Cyclosporin A is routinely used in transplant therapy following allogeneic or xenogeneic tissue transplantation to prevent rejection. This immunosuppressive drug is also neurotoxic; however, its mechanisms of action for neurotoxicity are poorly understood. Undifferentiated and cyclic adenosine 3',5'-monophosphate (cAMP)-induced differentiated neuroblastoma (NB) cells were used as an experimental model to study the toxicity of cyclosporin A. Results showed that cyclosporin A promoted the outgrowth of neurites and inhibited the growth of undifferentiated NB cells.
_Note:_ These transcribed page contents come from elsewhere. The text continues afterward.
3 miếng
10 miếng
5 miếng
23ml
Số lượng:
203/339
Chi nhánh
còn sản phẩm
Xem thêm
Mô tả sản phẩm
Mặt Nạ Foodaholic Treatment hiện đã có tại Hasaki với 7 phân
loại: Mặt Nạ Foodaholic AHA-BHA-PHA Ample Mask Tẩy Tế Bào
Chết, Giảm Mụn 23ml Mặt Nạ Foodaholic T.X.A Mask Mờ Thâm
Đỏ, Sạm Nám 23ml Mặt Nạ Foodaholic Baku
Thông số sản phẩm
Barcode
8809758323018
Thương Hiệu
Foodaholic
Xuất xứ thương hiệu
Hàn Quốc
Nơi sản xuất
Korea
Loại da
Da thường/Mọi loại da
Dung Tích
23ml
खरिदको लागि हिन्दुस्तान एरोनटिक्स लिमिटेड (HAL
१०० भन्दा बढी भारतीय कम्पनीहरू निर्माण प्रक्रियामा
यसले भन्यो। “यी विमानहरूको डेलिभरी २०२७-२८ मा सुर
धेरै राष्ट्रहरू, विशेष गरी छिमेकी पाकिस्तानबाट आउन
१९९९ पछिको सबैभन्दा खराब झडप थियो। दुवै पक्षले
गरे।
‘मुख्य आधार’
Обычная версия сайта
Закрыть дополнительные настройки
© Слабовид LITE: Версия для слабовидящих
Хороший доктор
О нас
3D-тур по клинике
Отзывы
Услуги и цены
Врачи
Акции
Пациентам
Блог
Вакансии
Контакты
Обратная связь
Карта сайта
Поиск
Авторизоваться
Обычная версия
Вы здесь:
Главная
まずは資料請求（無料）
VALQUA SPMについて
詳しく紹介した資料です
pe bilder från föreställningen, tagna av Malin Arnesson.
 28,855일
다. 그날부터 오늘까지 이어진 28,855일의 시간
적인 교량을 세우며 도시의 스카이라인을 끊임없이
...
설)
When cyclosporin A was added simultaneously with RO20-1724, an inhibitor of cyclic nucleotide phosphodiesterase, or with prostaglandin E1, a stimulator of adenylate cyclase, it markedly enhanced the growth inhibitory and differentiation effects of these cAMP-stimulating agents. In addition, cyclosporin A added to cAMP-induced differentiated NB cells caused dose-dependent degeneration of these cells as evidenced by the vacuolization of cytoplasm and the fragmentation of nuclear and cytoplasmic materials; however, neurites remained intact. Cyclosporin A alone did not alter the intensity of cell immunostaining for ubiquitin or beta-amyloid peptide (amino acids 1-14) (Abeta1-14); however, it enhanced the intensity of staining for both ubiquitin and Abeta in cells that were treated with cAMP-stimulating agents. The intensity of staining of amyloid precursor protein (amino acids 44-63) (APP44-66) did not change in any treated group, suggesting that the increase in Abeta staining is due to increased processing of APP to Abeta. We propose that one of the mechanisms of cyclosporin A-induced neurotoxicity involves increased levels of Abeta and ubiquitin.